KARLA MARTINEZ/Coachella Uninc
It was not too long ago that I had no idea what the word “autism” meant. Unfortunately, now I know the definition all too well.
A few years ago, my mother worked with kids with disorders such as anger management, Down syndrome, attention deficit hyperactivity disorder (ADHD), and autism spectrum disorder (ASD). She was very observant of their behavior because she wanted to better understand them.
Then about two years ago, my mother noticed that my three-year old cousin, Antonio, was different from the rest of the kids in the family. Antonio couldn’t speak, not even his own name, or respond to anything we said to him. He was uncomfortable in crowded places and was bothered by loud noises. He had many of the same traits as the ASD children she had tutored.
According to Clearing the Fog About Autism, autism is a range of complex neurodevelpment disorders. The symptoms include failing to respond to their names, avoiding eye contact, repetitive movemnts, and becoming indifferent to social engagement.
The challenges of having an autistic child aren’t easy; my aunt has a hard time giving Antonio the attention he requires because she also cares for her two other kids. It is difficult for her to take Antonio anywhere new because he panics and throws tantrums.
Kids with autism will often hurt themselves. This is the case for Antonio; he bites his own hand when he gets nervous or anxious. My aunt has to check on him constantly to make sure he isn’t harming himself or others.
Finding help for Antonio has been the toughest hurdle, especially because my aunt and uncle are undocumented. They don’t meet the requirements to apply for special classes or help from the state. And my aunt is unable to work because she needs to be by Antonio’s side at all times for the sake of his safety.

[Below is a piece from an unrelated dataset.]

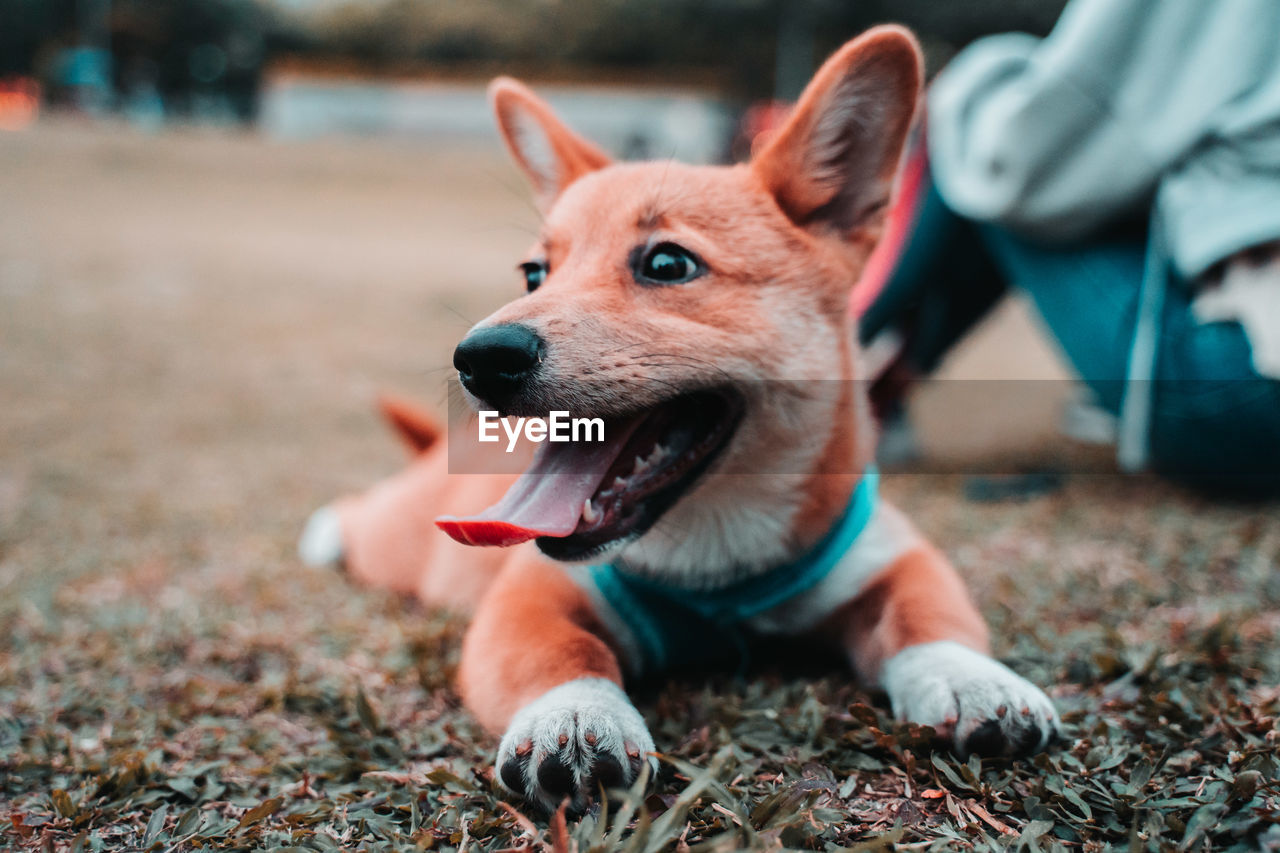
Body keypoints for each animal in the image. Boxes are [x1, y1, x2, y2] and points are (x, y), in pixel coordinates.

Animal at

Antonio, who is now 5, attends kindergarten at John Kelley Elementary in Thermal everyday from 11 a.m. to 3 p.m. but my aunt noticed it hasn’t helped him much. The school promised speech lessons but neither Antonio nor his classmates have received them. My aunt was disappointed. She was hoping that her son would be able to speak more.
Antonio’s diagnosis as mildly autistic has been hard on the whole family. My aunt and uncle are frustrated because they feel there is no hope for Antonio.

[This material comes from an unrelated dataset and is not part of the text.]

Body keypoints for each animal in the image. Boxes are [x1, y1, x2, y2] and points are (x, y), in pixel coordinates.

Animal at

I believe they’re wrong. CNN did a report on Dan Selec. He founded nonPareil Institute, which provides technical training, employment and housing those who have been diagnosed with ASD. Many of autistic students he has trained have gone on to work for his organization.
Like Selec, whose autistic son inspired his organization, I believe there is a future for my cousin and everyone else on the autism spectrum.
Autism is just like any other disorder and should be treated; and, most importantly, we must recognize that there is hope for those afflicted.